Costa Rica Shuts Down Liberty Reserve in Money Laundering Scandal
By Dialogo June 21, 2013
SAN JOSÉ — Costa Rica-based digital currency giant Liberty Reserve shut down June 6 following a criminal investigation in what U.S. officials are calling the largest money laundering bust in history.
The business’s founder, naturalized Costa Rican citizen Arthur Budovsky, was arrested in Spain along with another company principal, Azzeddine El Amine, Spanish authorities reported. Three others including Budovsky’s partner, Vladimir Kats, have been arrested in the case and two are still at large in Costa Rica, said the case’s New York prosecutors.
U.S. officials allege that the company has moved about $6 billion in the last seven years and knowingly transferred money in at least 55 million illegal transactions. The seven men are charged with conspiracy to commit money laundering, conspiracy to operate unlicensed money transmitting business and operation of an unlicensed money transmitting business, according to an indictment filed in New York.
That indictment said the men “intentionally created, structured, and operated Liberty Reserve as a criminal business venture, one designed to help criminals conduct illegal transactions and launder the proceeds of their crimes.”
Police raid 8 sites associated with laundering operation
The Liberty Reserve site allowed users to buy the company’s digital currency and make instant money transfers using only a name, email address and date of birth. The company ran its servers out of Costa Rica and was not registered with U.S. authorities.
Authorities raided eight sites in Costa Rica including six companies Budovsky was involved with as well as two private homes, the San José-based Tico Times newspaper reported. Police seized computers, paperwork and three vehicles worth more than $500,000 in total.

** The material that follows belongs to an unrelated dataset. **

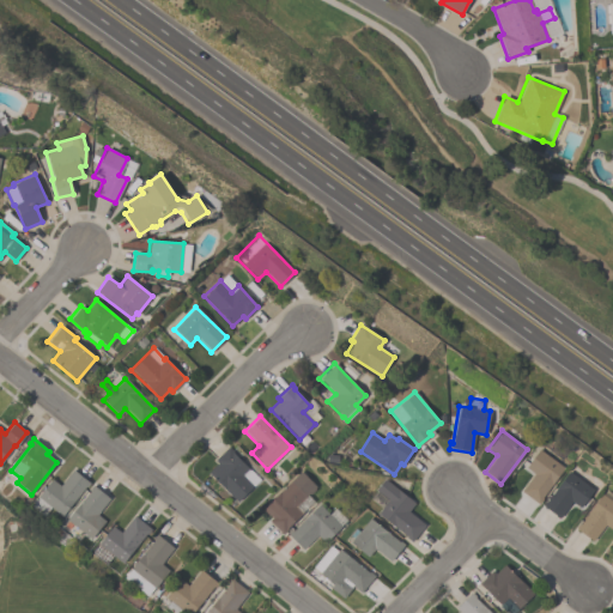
[(237,501),(207,472),(217,463),(213,460),(226,447),(259,479),(237,501)]
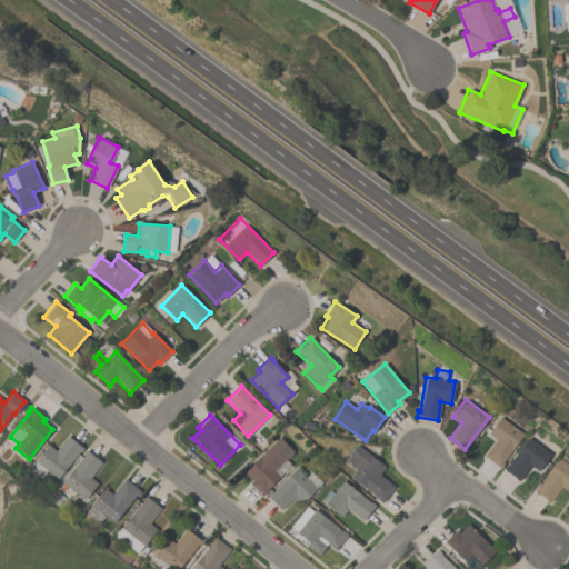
[(487,433),(499,417),(523,433),(499,467),(483,456),(496,440),(487,433)]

Following the arrests, French Development Minister Pascal Canfin listed Costa Rica along with 16 other countries on a blacklist of the world’s top tax havens. Costa Rica’s Finance Ministry denied the country’s inclusion on the list in a press release and a clarification was later released by the French government. Costa Rica was included in the original blacklist in 2010, but was removed in 2012.
Currently, Costa Rica is listed in the U.S. State Department’s annual money laundering report as a country of “primary concern” for money laundering. The report estimates that $4.47 billion in illegal funds filters through Costa Rica every year.

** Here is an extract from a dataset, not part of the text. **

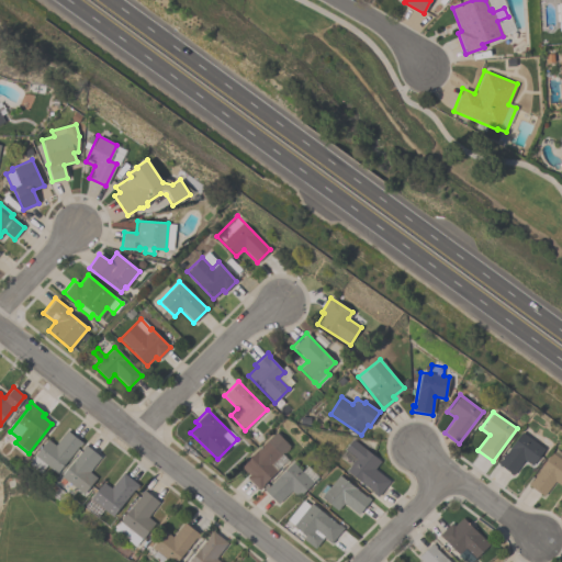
[(82,444),(79,447),(78,446),(56,473),(46,465),(41,473),(29,463),(35,456),(34,456),(47,440),(54,446),(66,430),(82,444)]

Costa Rica establishes bureau to fight money laundering
The Central American country counters that it has made significant reforms in an attempt to cut down on money laundering. In 2010, it established the Economic Crimes, Taxation and Money Laundering Bureau. Celso Gamboa, a vice-minister with the Public Security Ministry, said that has led to a “significant increase” in prosecution of money laundering cases.
Costa Rica has also cracked down on the financial freedom of foreigners living within its borders. Since July 2012, foreigners residing within Costa Rica have been barred from opening bank accounts without an official foreign personal identification document known as a DIMEX card. Before, anyone could open a bank account with only a passport.
In addition, Costa Rica has joined a list of 50 countries updating their systems in preparation for the U.S. Foreign Account Tax Compliance Act, which requires countries to supply tax information to the Internal Revenue Service about U.S. citizens living abroad. Costa Rica is expected to be in full compliance by Jan. 1, 2014.
“In just four years our country has gone from being considered internationally uncooperative financially to a nation used as a regional example for fiscal transparency,” the Foreign Trade Ministry said in a press release.